Q: I am in my early 30s and carrying my first pregnancy in my first trimester. My teeth and gums have been troubling me recently. The pain gets worse at night and disrupts my sleep. As I’m pregnant, it is essential that I am able to have a nutritious and well-balanced diet. But when my teeth hurt or when my gums are sore, I can only eat soft foods. During this period, it is also difficult for me to brush my teeth properly because of gag reflex. What oral complications may develop during pregnancy and how can I prevent it?
A: During pregnancy, hormonal changes can make your gums more vulnerable to plaque (bacteria), leading to inflammation and bleeding –known as gingivitis. This infection can spread to the surrounding tooth structures, leading to periodontal disease.
Some studies have shown that maternal periodontal disease has some association with preterm birth, development of high blood pressure during pregnancy (pre-eclampsia), and delivery of small or growth restricted babies.

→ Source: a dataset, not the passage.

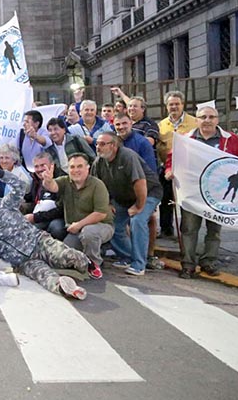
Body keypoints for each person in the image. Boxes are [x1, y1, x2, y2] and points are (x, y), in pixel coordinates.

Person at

Even though the association is not strong to establish causality, it is important to maintain good oral health in pregnancy.
Pregnancy is not a reason to defer routine dental treatments. Do obtain necessary dental consults or treatment before delivery and highlight if there are any complications during the pregnancy so that your dentist can take the necessary precautions.
Dental emergencies can be seen at any time of gestation. Non-emergent treatments are usually deferred until the second trimester, as the use of drugs is more restricted in the first trimester due to the developing fetus.
X-rays may be needed to evaluate the extent of tooth disease. According to the American College of Radiology, the dosage of radiation from simple procedures is not sufficient to harm the fetus. Precautions like the use of protective aprons can be taken to minimize radiation exposure.
When necessary, dental procedures may be performed in the third trimester. At this stage, when lying flat on the dentist’s chair, the pregnant womb may compress the underlying blood vessels resulting in reduced blood flow back to the heart. This can cause low blood pressure and result in dizziness or nausea. Placing a small pillow under your right hip or leaning on your left side can minimize this.
Many women also suffer from morning sickness in the first trimester, resulting in the acid in your vomit attacking your teeth. To manage the gag reflex, rinse your mouth with plain water after each episode and brush your teeth only an hour later. These symptoms usually lessen once the first trimester is over.
To prevent plaque build-up, dentists recommend patients to brush their teeth twice daily with a fluoride toothpaste and to floss daily. Rinsing your mouth after each meal also helps.
The mouth is part of the body and thus maintaining good oral health and hygiene is crucial for both the mother and her unborn child’s well being.